Bevor die Wanderungen aber beginnen, wird erst einmal der Jubilar geehrt: Glucks 305. Geburtstag soll mit Musik, Tanz, Szenen und Geschichten im Hans-Kuffer-Park gefeiert werden. Ein Fest voller Überraschungen, mit vielen hochkarätigen Gratulanten. Unter ihnen ist auch der inzwischen 91-jährige Gründungspräsident der Internationalen Gluck-Gesellschaft, em. Prof. Dr. Gerhard Croll, der als Geschenk eine Erstausgabe der Partitur von „Le Feste d’Apollo“ übergibt.

Dieses Werk, das zu den eher selten aufgeführten Stücken Glucks gehört, wird den Rahmen vorgeben. Atemberaubende Koloraturarien präsentiert von Solisten und Musikern der Pocket Opera Company im Wechselspiel mit dem Motetten Chor Nürnberg, virtuose Bläserklänge auf höchstem Niveau von Philharmenka, träumerische Instrumental- und Vokalstücke, dargeboten von Schülern und Musikenthusiasten des Beilngrieser Gymnasiums, prägen dieses Werk, das auf den Tag genau 250 Jahre vorher in Parma uraufgeführt wurde.

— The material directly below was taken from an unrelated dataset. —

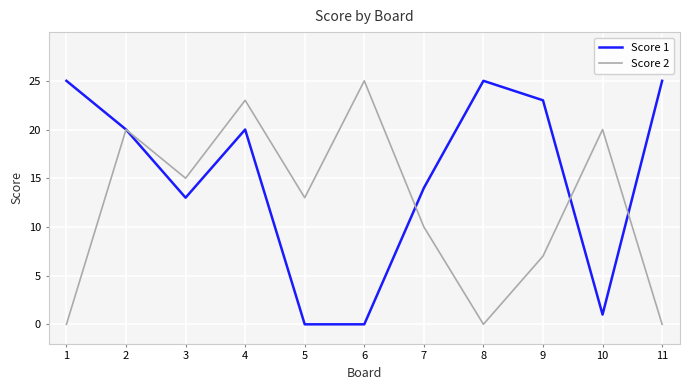

Between 2 and 7, which series saw the biggest shift?

Score 2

Dabei wird ein bekannter Zeitgenosse Glucks durch das Programm führen: Der extra von Wien angereiste Theaterimpresario Graf Giacomo Durazzo erzählt aus dem Leben Glucks, aber auch von Begegnungen mit dem berühmten Reiseschriftsteller Charles Burney, der Gluck in Wien aufgesucht hatte und so manches aus dem „Nähkästchen“ des großen Meisters verraten wird. Aber nicht nur an den Ohrenschmaus ist gedacht: Gluck, zeitgemäß, reformfreudig, up to date wird umgesetzt von einer überwältigenden Anzahl von Schülern der Berchinger Schulen. Denn es gibt viele Pfade, die zu Gluck führen. Manchmal hilft es, wenn die Blasmusik dem Volksfestreferenten den Marsch bläst oder hunderte Fahrradglocken erklingen.